The inappropriate use and change happens because it is not clear who owns them and in what contexts that state should be used and changed. In practice, it seems that encapsulation does help solve this problems but the encapsulation need only be obvious, not enforced. With OO we have a way to provide obvious logical encapsulation in the form of members. The addition of these obvious boundaries of use effectively solves the accidental mis-use problem – regardless of whether those boundaries are enforce or not – by making it clear where it is generally appropriate to use/modify an item. The strictness of Java’s private modifier is not necessary or helpful.

Once I started thinking about this, I noticed that this sort of over-reaction is rampant in the software industry. Static typing is a over-reaction to weakly typed languages.

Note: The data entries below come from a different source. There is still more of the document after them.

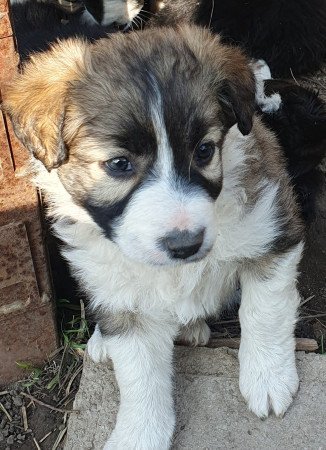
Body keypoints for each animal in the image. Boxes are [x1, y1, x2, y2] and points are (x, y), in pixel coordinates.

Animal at [1, 26, 304, 448]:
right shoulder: (126, 304)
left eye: (205, 150)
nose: (185, 244)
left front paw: (268, 377)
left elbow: (265, 310)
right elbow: (140, 376)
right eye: (119, 164)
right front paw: (138, 434)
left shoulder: (272, 231)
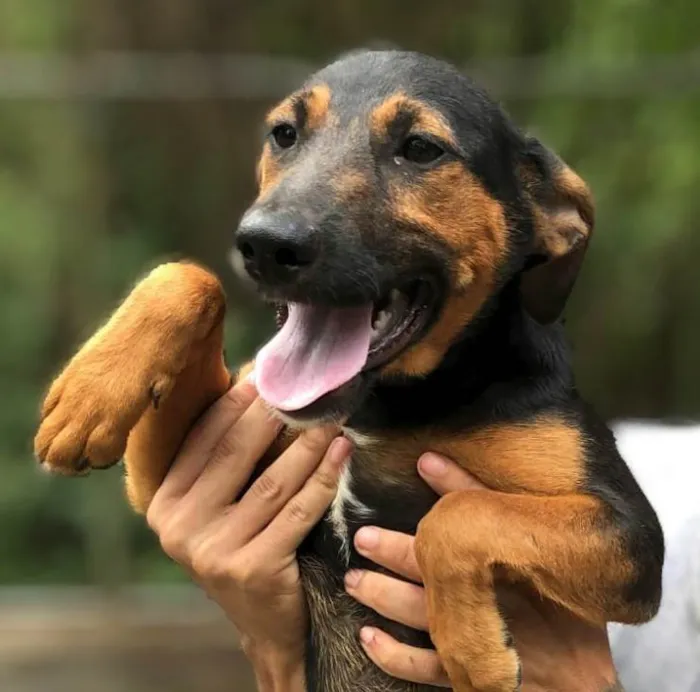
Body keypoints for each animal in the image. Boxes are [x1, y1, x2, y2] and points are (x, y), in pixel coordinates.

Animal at [32, 50, 664, 692]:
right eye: (284, 134)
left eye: (421, 148)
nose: (264, 246)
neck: (379, 406)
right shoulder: (170, 469)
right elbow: (187, 275)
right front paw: (86, 400)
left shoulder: (630, 536)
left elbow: (456, 514)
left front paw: (473, 655)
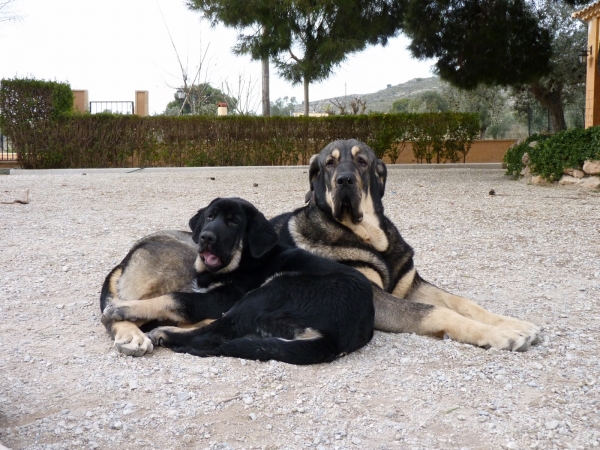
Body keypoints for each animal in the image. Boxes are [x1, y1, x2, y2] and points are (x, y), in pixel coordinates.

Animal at [102, 198, 376, 366]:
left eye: (233, 222)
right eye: (210, 217)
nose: (206, 237)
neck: (242, 262)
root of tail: (338, 339)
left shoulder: (220, 298)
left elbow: (175, 299)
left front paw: (121, 308)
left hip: (272, 290)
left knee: (213, 334)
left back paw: (165, 332)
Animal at [270, 139, 540, 350]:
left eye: (362, 161)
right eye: (329, 163)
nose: (344, 180)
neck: (370, 237)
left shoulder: (411, 285)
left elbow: (462, 302)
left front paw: (514, 324)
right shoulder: (373, 298)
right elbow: (436, 311)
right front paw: (500, 334)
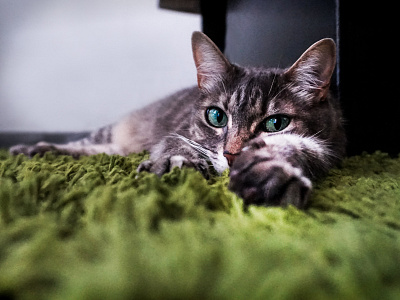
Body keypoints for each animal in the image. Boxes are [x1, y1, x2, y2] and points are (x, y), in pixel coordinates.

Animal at [10, 31, 346, 207]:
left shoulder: (329, 148)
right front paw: (176, 165)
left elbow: (297, 147)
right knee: (87, 144)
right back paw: (34, 149)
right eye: (216, 117)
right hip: (111, 132)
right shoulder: (177, 133)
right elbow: (178, 148)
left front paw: (268, 172)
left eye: (275, 123)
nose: (232, 155)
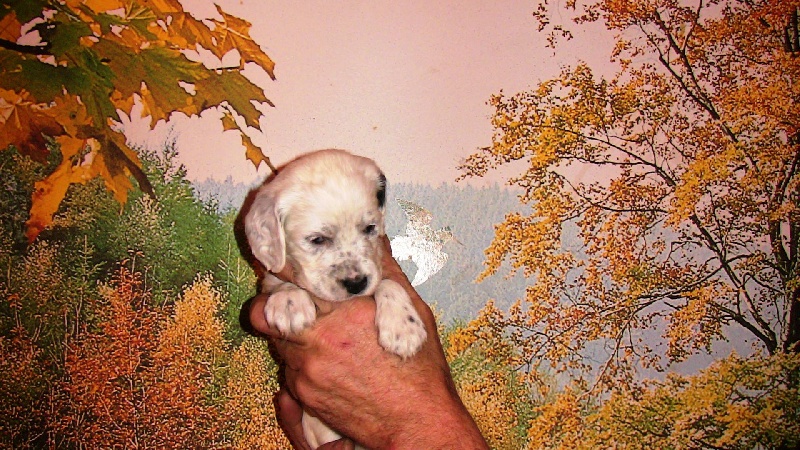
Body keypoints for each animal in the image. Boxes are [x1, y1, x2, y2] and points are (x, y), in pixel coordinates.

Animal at [244, 149, 427, 448]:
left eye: (369, 228)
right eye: (318, 239)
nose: (356, 283)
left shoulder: (379, 267)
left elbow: (388, 282)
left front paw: (404, 329)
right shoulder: (272, 276)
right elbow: (279, 284)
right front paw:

Java/C# inheritance models are an over-reaction to the complexities of multiple inheritance in C++ (interfaces exists because, as it turns out, you really do need multiple inheritance to make OO work and these languages have a broken inheritance model). XP is an over-reaction to water fall development methodologies. (I think. I have not totally convenience myself of this one yet.)

For example, I think manifest (or static) typing is an over-reaction to weakly typed systems. Everyone who has worked with C has a story about how they accidentally overwrote some random memory by doing pointer arithmetic something that was not really a pointer – or something similar – and it caused their program to fail much later in a completely different part of the code. This sort of thing is very difficult to debug because the code which is incorrect is not where the failure occurs. So C++ was introduced with strong and manifest types, and it was better. But it was the strong typing – that is, if you attempted to use an item in way that its type does not support the code fails in an obvious way – was the thing that made it better, not that the types are manifest in the source code. But everyone got the “manifest typing == strong typing == good; anything else == bad” meme anyway.

As for multiple inheritance I can only say that the C++ implementation of multiple inheritance is complex. But it is an implementation problem, not a conceptual problem. Multiple inheritance is not conceptually difficult and it is useful.

This tendency to over-react has been noticed before, of course. There is a well known pattern in software systems called second system syndrome. Second system syndrome is, at its core, an over-reaction. It usually goes like this. You build a system and it works basically as intended. People use it and want it to do something you had not anticipated and it takes a lot of work to implement that functionality. So you say, “well I am not going have that problem again” and you make the 2.0 version super flexible, extensible and any other -able you can think of. The thing about all those -ables is that they make the base system more complex and mostly you will not be using them. You over-reacted and you pay the price in much more difficult maintenance.

XP attempts to mitigate this tendency by saying, “assume simplicity”, which seems to have devolved into “don’t crystal-ball”. I think the “don’t crystal-ball” form is an over-reaction in itself. We have been burned in the past by unneeded complexity so instead we preclude all functionality that is not needed at this exact moment (even if you will probably need it tomorrow). Assuming simplicity not a bad approach but developers should try to guess what is going to happen in the future. Then they should examine those predictions with an extremely critical eye. If a predicted functionality is not likely to be needed it should be ignored. If the predicted functionality can be added easily at a later date it should be ignored. If the predicted functionality is likely to be needed and would be difficult to add in the future it is something that should be implemented now – or at least enough of it should be implemented so the rest can be implemented easily in the future. The thing to remember is that most of the functionality you can imagine will never be needed so you need to be brutal when evaluating your predictions.

I think our industry would be a lot better off if we could learn solve the real problem instead of over-reacting to spurious issues that previous solutions introduced.